Canadian actor Les Lye, known to millions of North Americans in their 20's and 30's as the omnipresent adult on 'You Can't Do That on Television,' has died at 84. According to his CTV obituary, the veteran comic passed away on Tuesday. The cause is unknown.

The Ottawa native was enjoying a successful career in radio when in 1979 he joined the then-local kid's variety show, where he played an assortment of adult roles opposite a cast of kids (including Alanis Morissette).
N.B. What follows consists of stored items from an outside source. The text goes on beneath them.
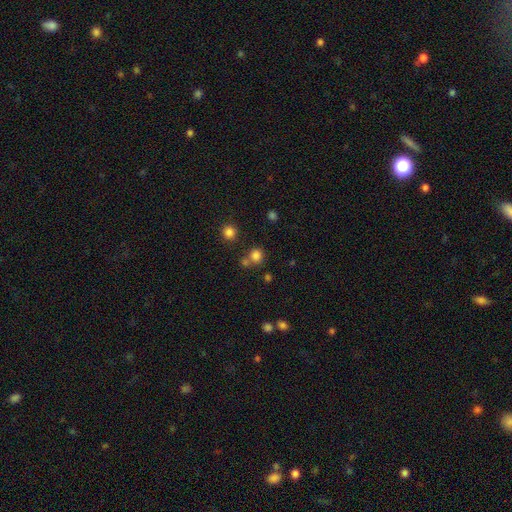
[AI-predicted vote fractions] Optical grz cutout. It shows a smooth galaxy with no disk features (77%) that is round (87%). Merging: none (64%).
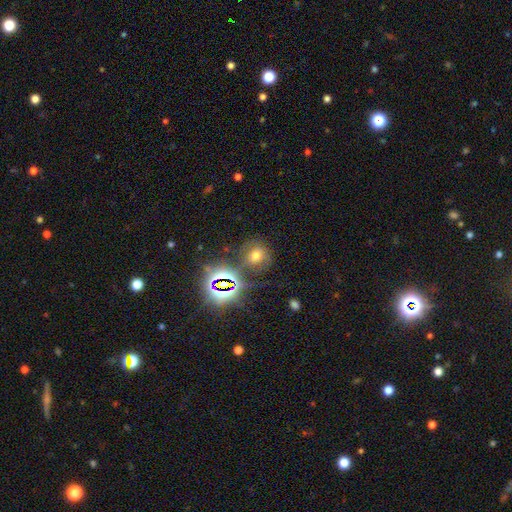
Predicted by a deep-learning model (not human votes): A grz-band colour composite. It shows a smooth galaxy with no disk features (52%) that is round (72%). Merging: none (68%).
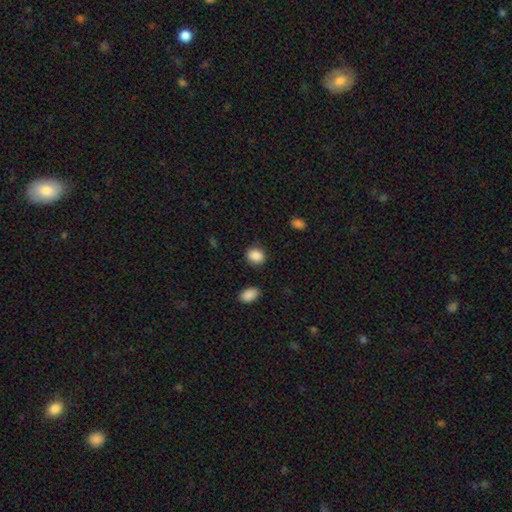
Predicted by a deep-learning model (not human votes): This is clearly a smooth galaxy (88%). How rounded: possibly round (56%). Merging: clearly none (86%).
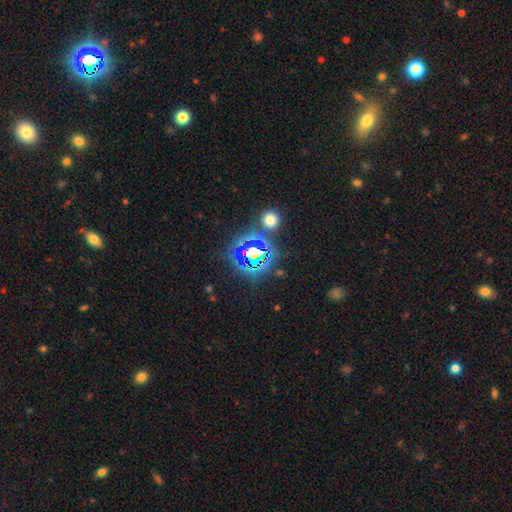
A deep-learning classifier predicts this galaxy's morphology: Smooth or featured? star or artifact (74%)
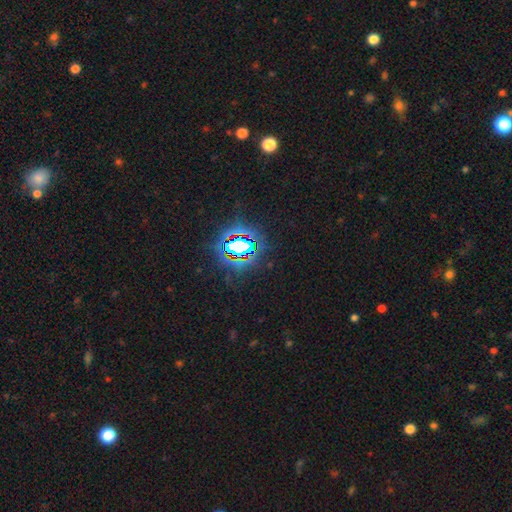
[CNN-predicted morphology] Overall: star or artifact (84%).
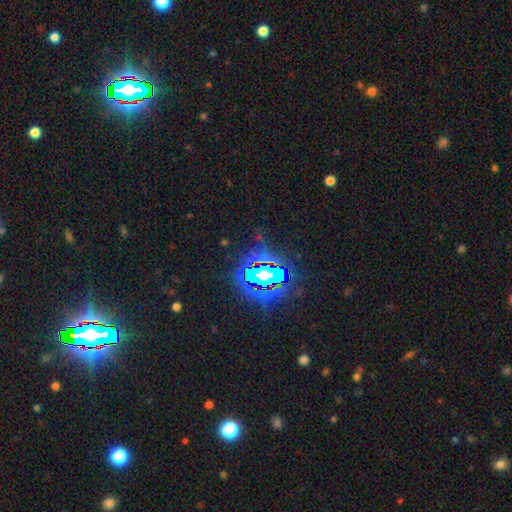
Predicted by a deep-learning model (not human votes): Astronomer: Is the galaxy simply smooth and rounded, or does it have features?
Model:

One of his most repeated characters was Barth, the gross proprietor of Barth's Burgery.
When 'YCDTOTV' moved over to Nickelodeon in the early 1980's, Lye became a household name. That is, if your home included children.

Lye appeared in every episode of every season he was in the cast, up until leaving the show in 1990. The show may be best known for it's signature sliming whenever someone said "I Don't Know."

Besides Barth, other memorable characters created by Lye were:
-- Ross Ewich, a studio director whose name rhymes with "raw sewage."
-- El Capitano, a firing squad captain hired to shoot the kids, but instead ends up getting shot.
-- Snake Eyes, a horrible bus driver.
-- Senator Lance Prevert, a drunken politician.

With fellow comic Bill Luxton, Lye co-created the comedy duo Uncle Will and Floyd, which appeared on Canadian TV for more than 20 years.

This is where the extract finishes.